El periodista responsable no solo señala los errores del otro. También cuestiona la línea editorial que lo condiciona, los pactos de silencio, los intereses económicos que moldean su trabajo. En un contexto donde muchos se escudan en “me mandaron”, la responsabilidad es hacerse cargo del propio rol.

  1. Ser una herramienta para el ciudadano, no para el algoritmo

El periodista debe elegir: ¿comunica para el algoritmo o para la sociedad? La responsabilidad está en brindar información que empodere, no que manipule. Acompañar la formación de pensamiento crítico, no repetir slogans ni bajar línea disfrazada de análisis.

  1. Revisarse constantemente

En un mundo cambiante, con nuevas tecnologías, plataformas y reglas, la responsabilidad también es autoevaluarse: ¿Estoy haciendo periodismo o contenido? ¿Estoy informando o fidelizando una audiencia? ¿Estoy cómodo o estoy siendo útil?

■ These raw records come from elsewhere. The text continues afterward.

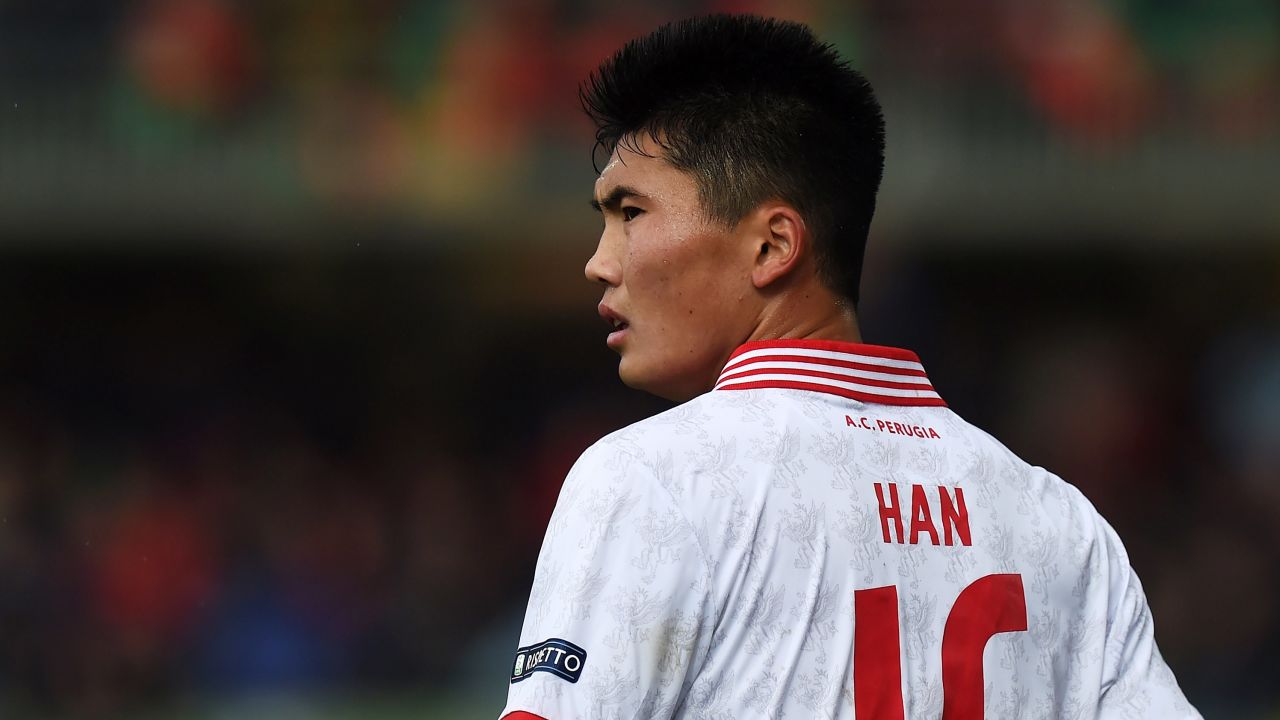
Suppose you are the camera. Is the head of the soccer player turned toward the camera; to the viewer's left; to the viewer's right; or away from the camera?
to the viewer's left

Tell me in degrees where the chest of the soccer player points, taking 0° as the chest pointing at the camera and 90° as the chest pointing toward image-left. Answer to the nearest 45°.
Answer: approximately 135°
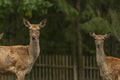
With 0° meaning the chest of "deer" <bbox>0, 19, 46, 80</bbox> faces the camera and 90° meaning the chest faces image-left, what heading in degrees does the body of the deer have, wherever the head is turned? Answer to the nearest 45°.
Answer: approximately 270°

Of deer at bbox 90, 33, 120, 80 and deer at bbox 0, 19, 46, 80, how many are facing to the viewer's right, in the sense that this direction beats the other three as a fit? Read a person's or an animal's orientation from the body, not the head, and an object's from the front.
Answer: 1

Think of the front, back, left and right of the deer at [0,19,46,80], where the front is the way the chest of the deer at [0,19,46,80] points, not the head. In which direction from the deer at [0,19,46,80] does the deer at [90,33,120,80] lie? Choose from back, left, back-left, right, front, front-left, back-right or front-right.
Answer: front

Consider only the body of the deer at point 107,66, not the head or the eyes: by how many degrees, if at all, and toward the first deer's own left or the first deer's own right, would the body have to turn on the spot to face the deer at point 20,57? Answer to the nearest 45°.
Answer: approximately 45° to the first deer's own right

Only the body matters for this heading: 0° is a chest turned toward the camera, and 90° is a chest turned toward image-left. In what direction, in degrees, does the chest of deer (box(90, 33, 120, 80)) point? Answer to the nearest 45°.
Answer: approximately 45°
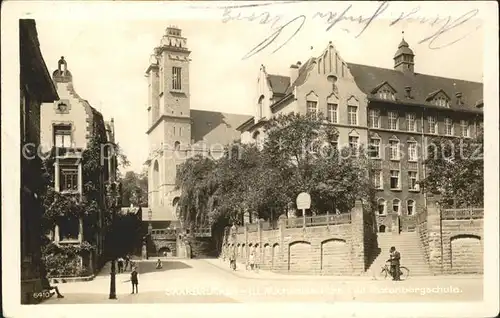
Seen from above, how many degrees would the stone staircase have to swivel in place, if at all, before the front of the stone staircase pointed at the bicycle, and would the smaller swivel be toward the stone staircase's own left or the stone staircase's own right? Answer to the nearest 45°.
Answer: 0° — it already faces it

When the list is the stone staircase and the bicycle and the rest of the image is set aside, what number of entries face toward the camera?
1

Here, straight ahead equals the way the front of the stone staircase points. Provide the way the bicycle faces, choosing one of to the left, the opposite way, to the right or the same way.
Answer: to the right

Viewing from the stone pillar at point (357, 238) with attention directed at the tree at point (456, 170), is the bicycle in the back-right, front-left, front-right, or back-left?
front-right

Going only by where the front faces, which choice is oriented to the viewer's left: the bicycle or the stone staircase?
the bicycle

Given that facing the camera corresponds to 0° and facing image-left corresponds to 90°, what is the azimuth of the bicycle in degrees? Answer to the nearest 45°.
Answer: approximately 90°

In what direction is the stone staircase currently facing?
toward the camera
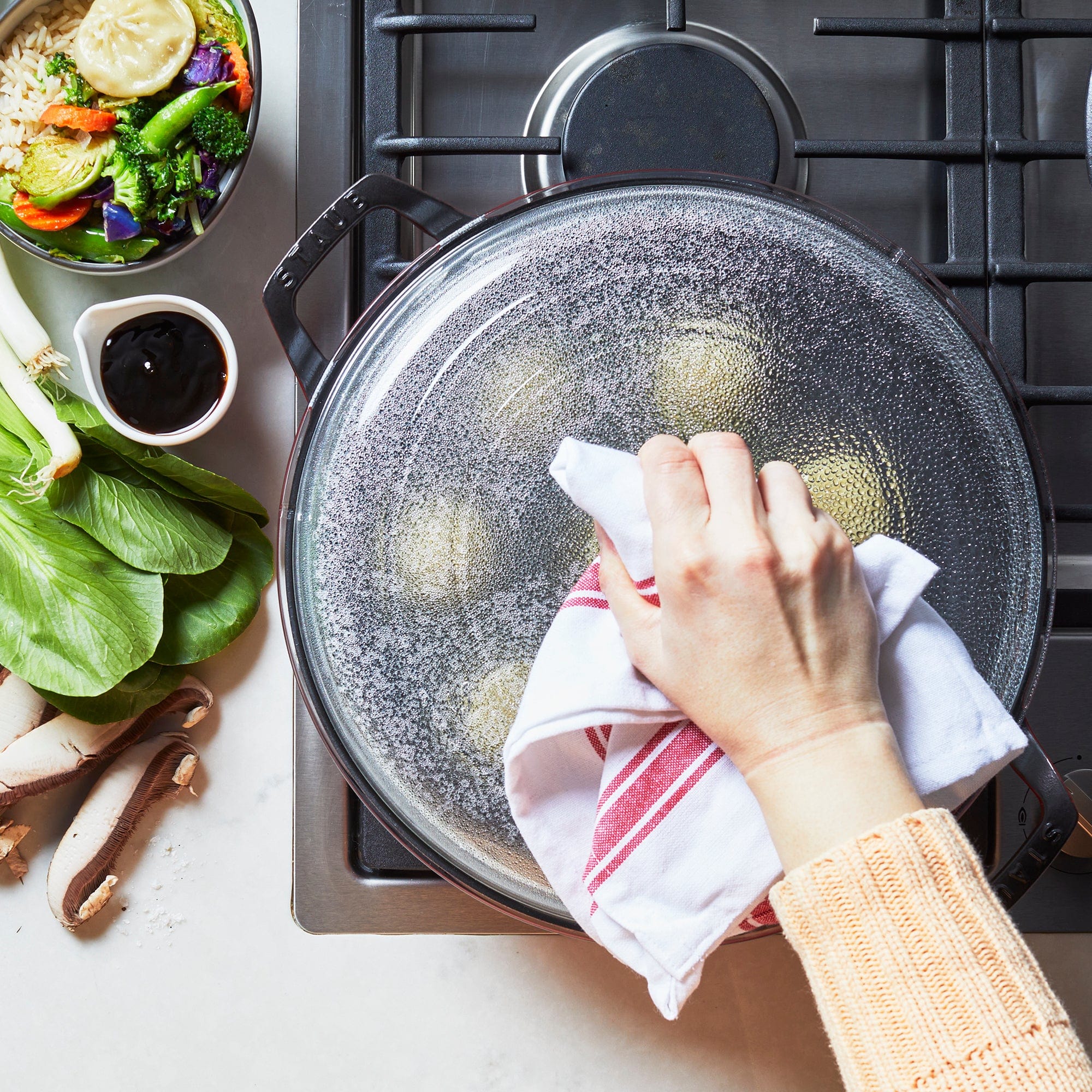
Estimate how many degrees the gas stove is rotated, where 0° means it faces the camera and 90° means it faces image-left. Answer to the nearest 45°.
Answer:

¿Por qué esta responsabilidad es urgente hoy?

Porque en Argentina —como en muchas partes del mundo— el periodismo ya no es solo observado: es cuestionado, combatido y reemplazado por influencers, youtubers o cuentas anónimas que muchas veces desinforman sin filtro. Frente a eso, el periodismo profesional no puede competir con las mismas armas. Tiene que ofrecer algo distinto: credibilidad, profundidad, responsabilidad.